Well, we spend most of our time together in the University. That’s why she can say that.

Then I asked her; Do you realize when we are having rest and I suddenly disappear? That’s the time I went to pray.

Well it’s my bad never let her know.

She told me that it was interesting and want to know more. And I just found out she’s a free-thinker, she has no religion. Then she asked me what do you believe. I said I believe in God but we can’t see God. 

So she said; Yes, we can't see God and how you manage to believe it?
I just told her that; If God is there, there’ll be no bad people, horrible accident, tragedy, murdering and so on happen. (Well basically we are walking back home and due to language circumstances, this is the best answer I can come out with.) 

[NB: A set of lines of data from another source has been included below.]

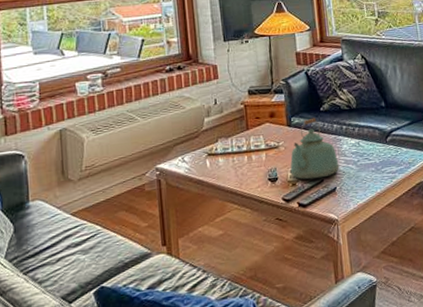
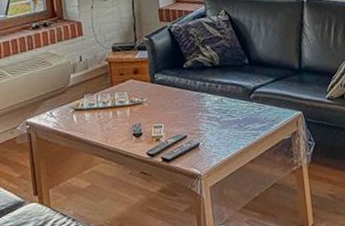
kettle: present [290,117,339,180] -> none [154,74,203,135]

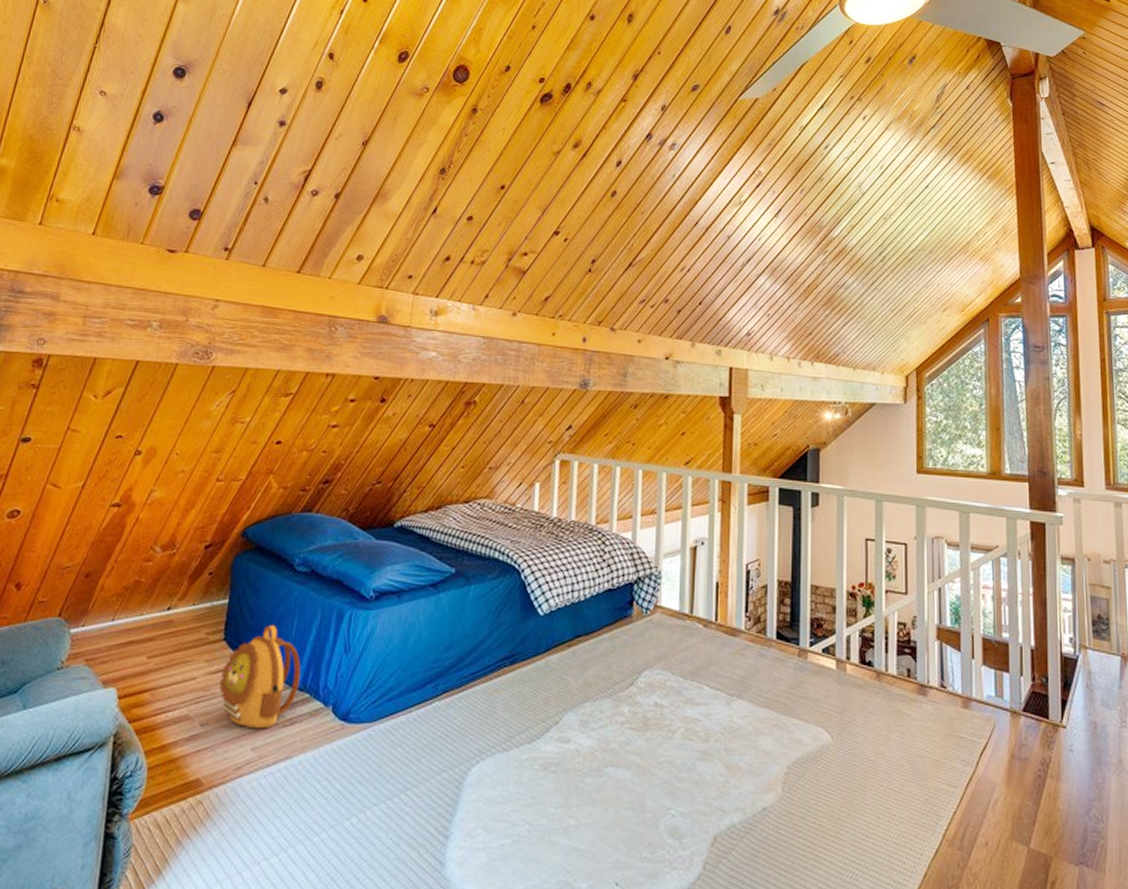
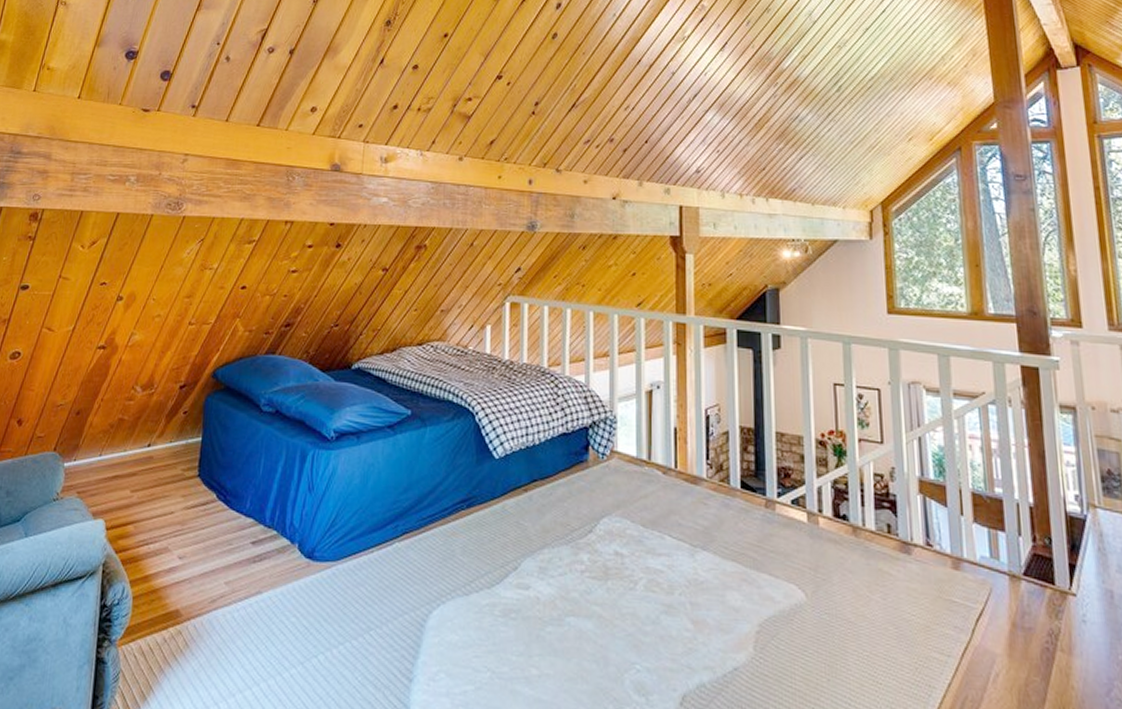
backpack: present [219,625,301,729] -> none [195,463,269,564]

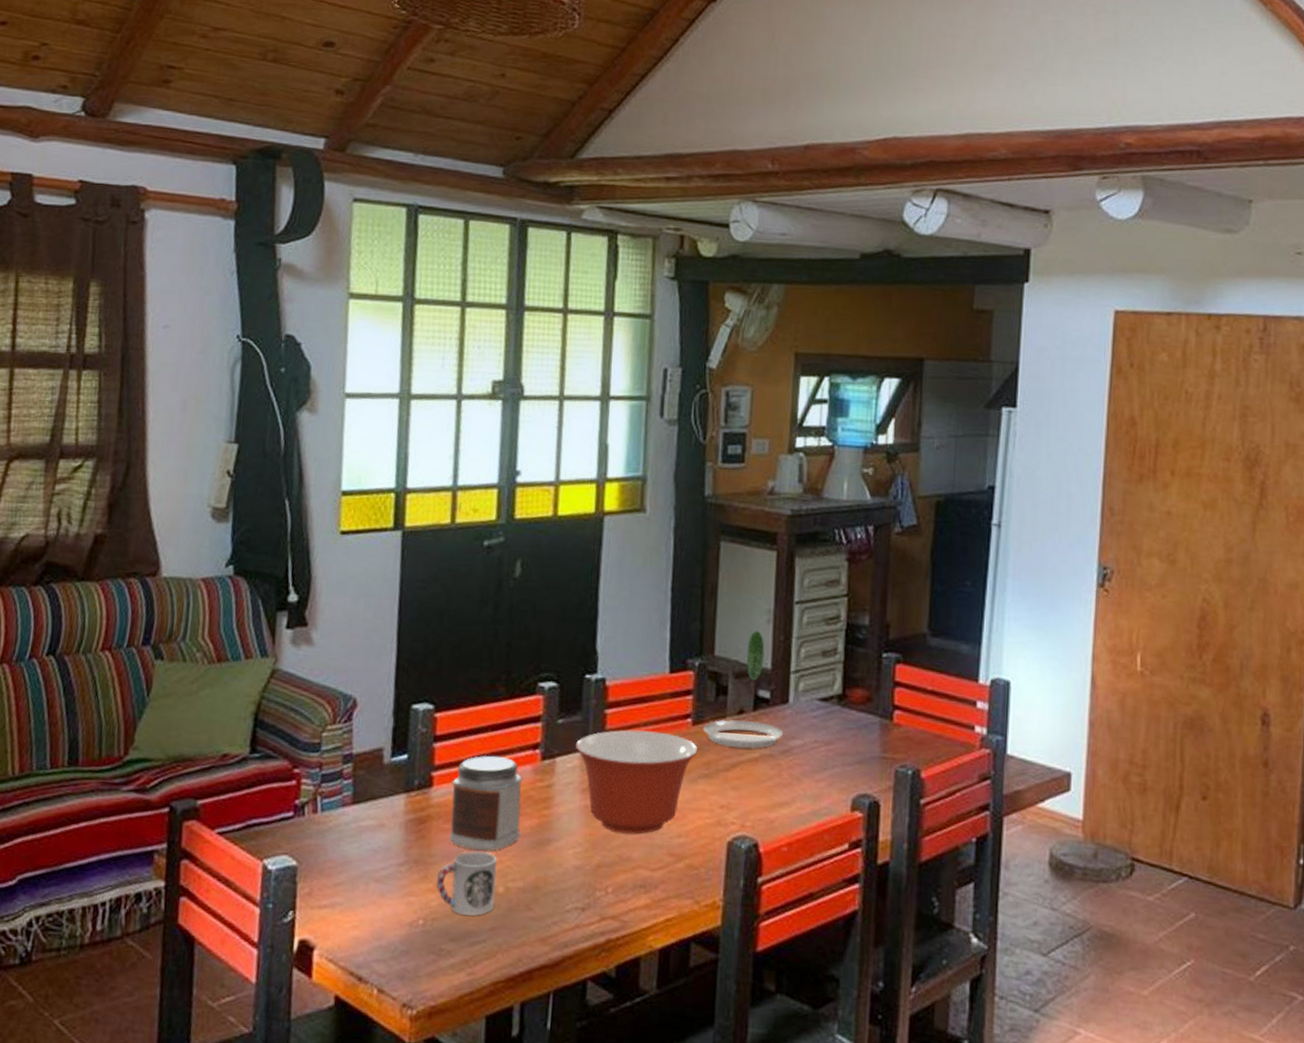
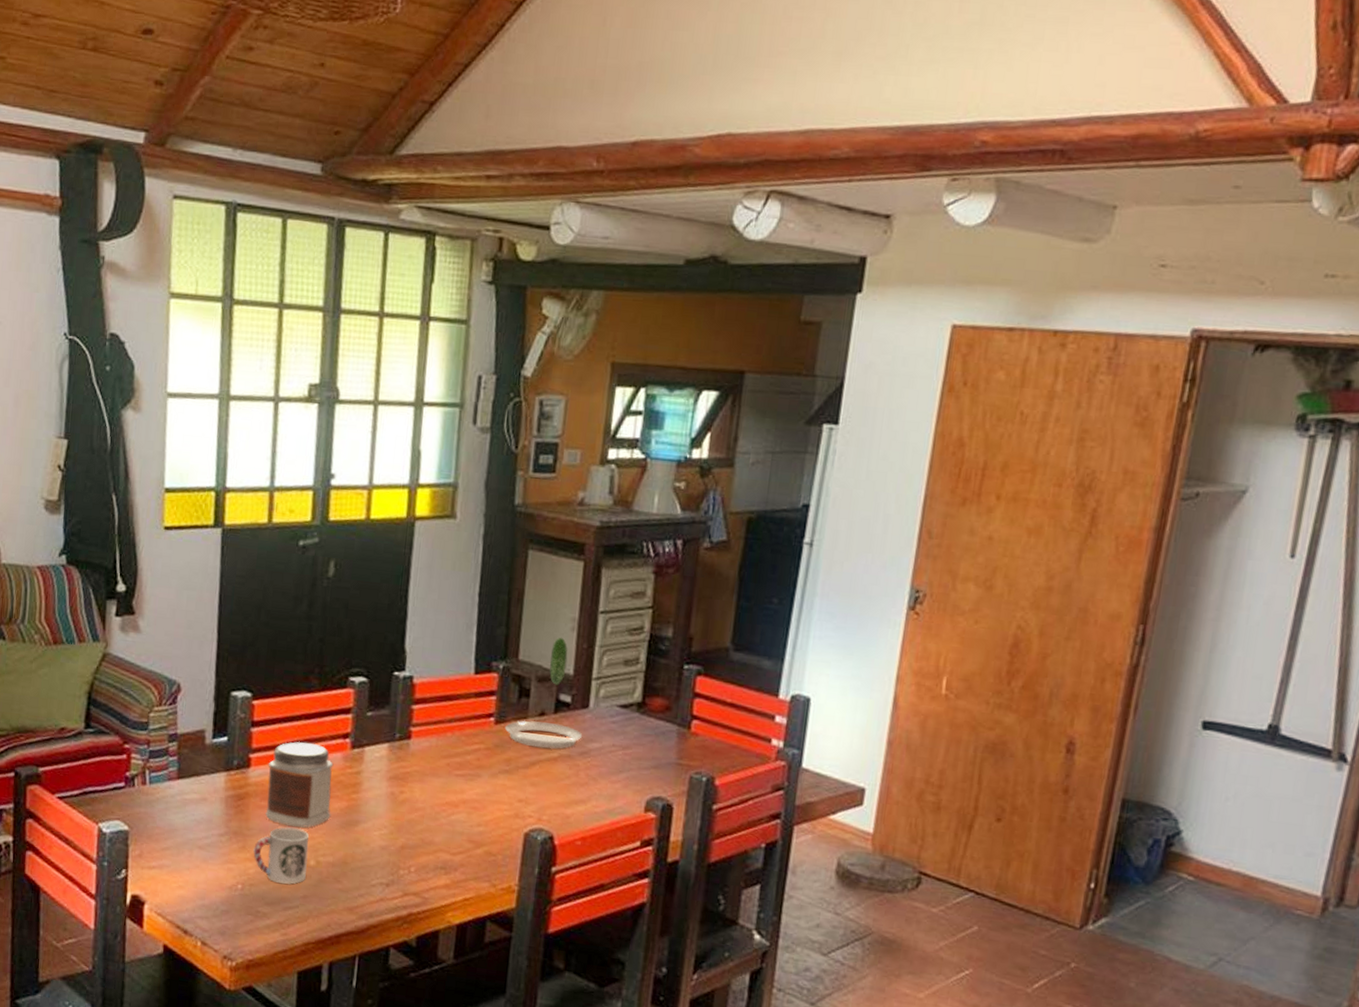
mixing bowl: present [575,730,699,835] -> none [383,725,500,821]

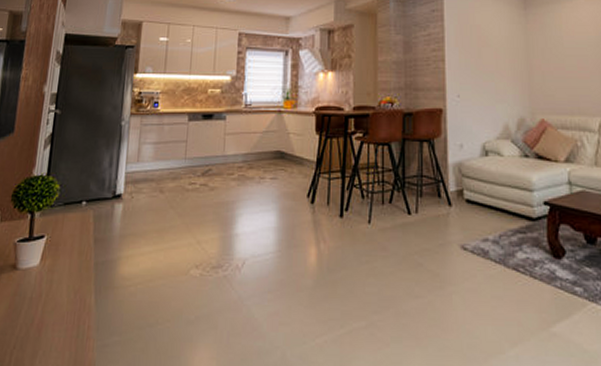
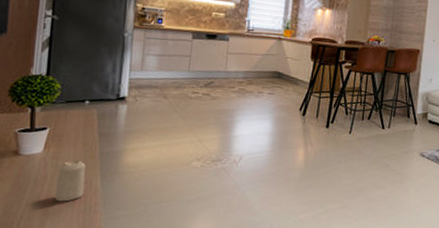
candle: none [48,272,81,326] -> present [55,159,86,202]

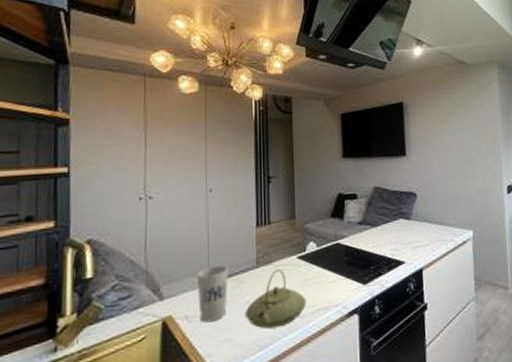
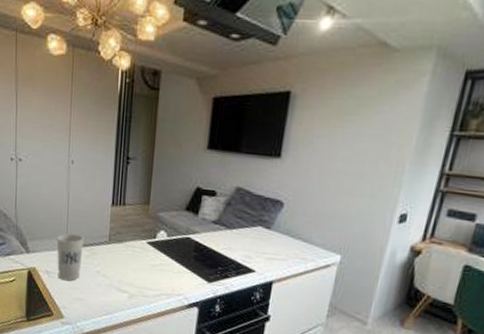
teapot: present [244,269,306,329] -> none [95,249,151,300]

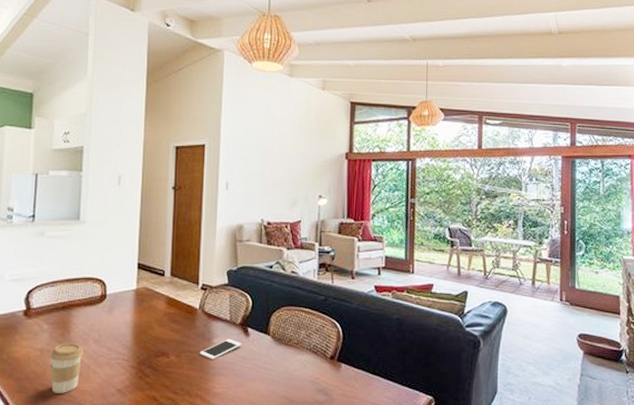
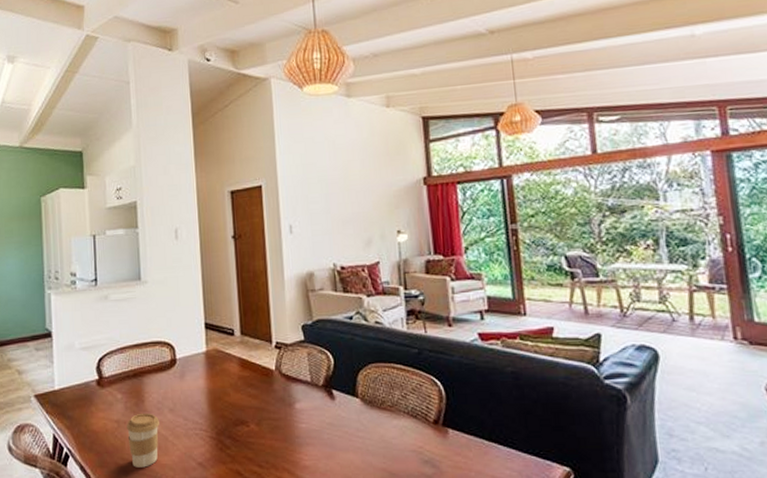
cell phone: present [199,338,242,360] -> none [281,402,328,428]

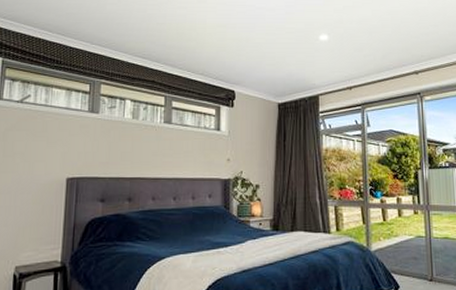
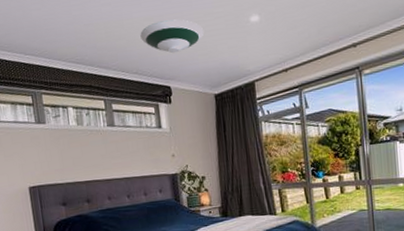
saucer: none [211,29,274,60] -> present [140,19,204,54]

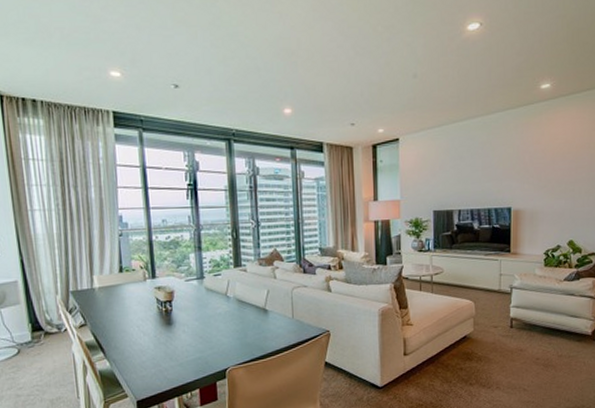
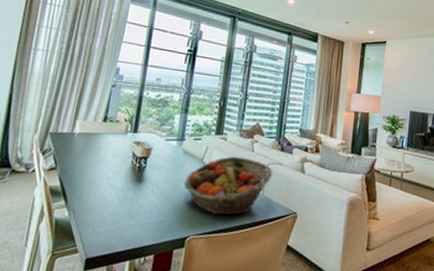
fruit basket: none [212,285,300,344] -> present [183,156,273,216]

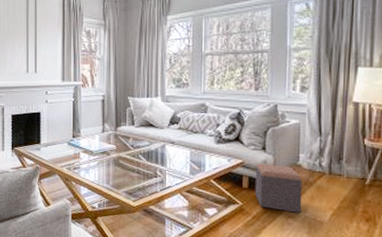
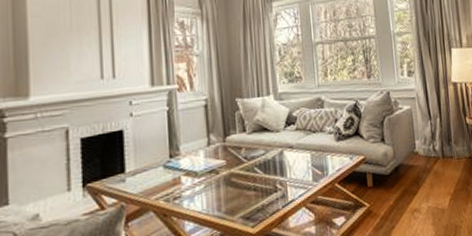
footstool: present [254,163,303,213] -> none [377,155,425,206]

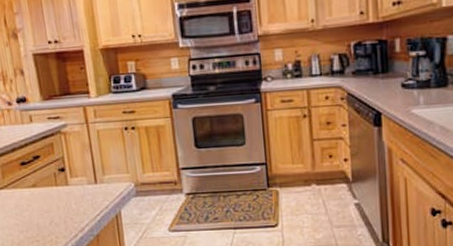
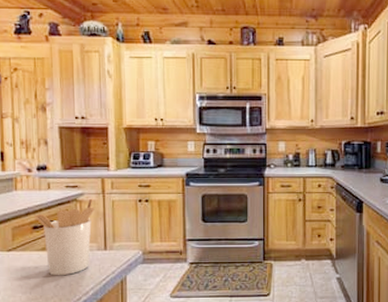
utensil holder: none [20,128,82,213] -> present [34,197,95,276]

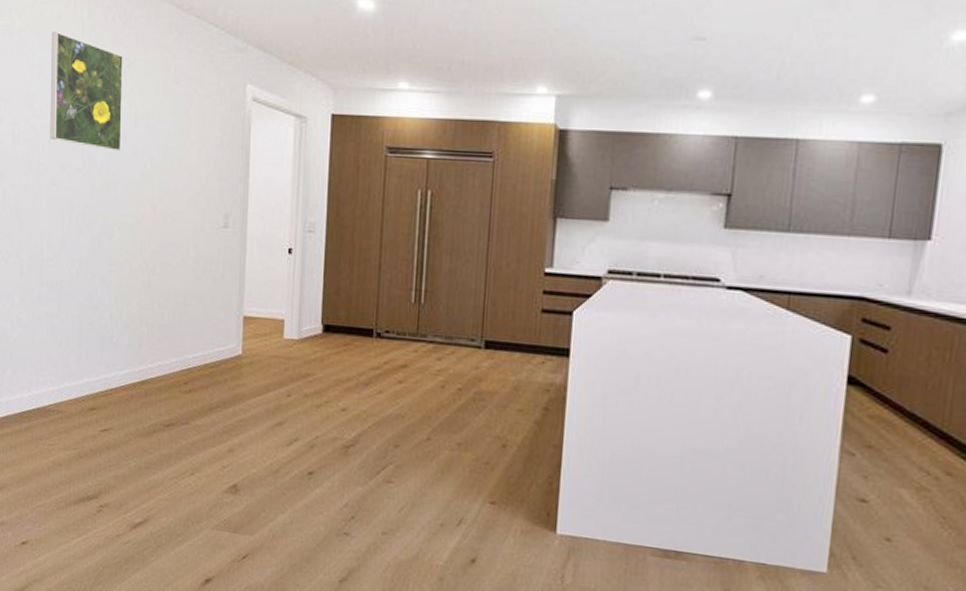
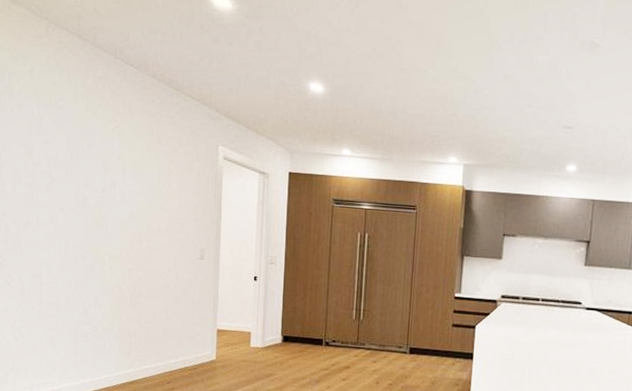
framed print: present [50,32,123,152] -> none [47,95,112,196]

For me it’s not really a good answer, so I waited for a provocative respond. Because honestly I’d met many people that’s a way too provocative when it comes to religion. But no. It did not occur. She just said, you are true.

And because we have to go our separate ways, I told her after examination, I gonna tell her more about my religion. 
She told me; Das mache ich gerne. Wenn wir spazieren gehen, kannst du mich über dein Religion mehr erklären. (It will be a pleasure if you can explain to me more about you Religion when we go for a walk)

I told her; Just don’t worry. I’ll happily explain it to you but I’m not going to force you to believe in what I believe. 

Her answer kinda surprise me; I would love to hear your story and explanation  but I’m not sure if I can practice them and become a Muslim too.

I smiled and said; I’ll surely try my best explaining to you everything I know.

With that, I already have something to do in my holiday.

P/s: We have to explain correctly whenever we are being asked about Islam. We are lucky to be born as a Muslim. And for those who are not, they have the right to know. Whether they are going to believe or not, to follow or not, that’s just not our work.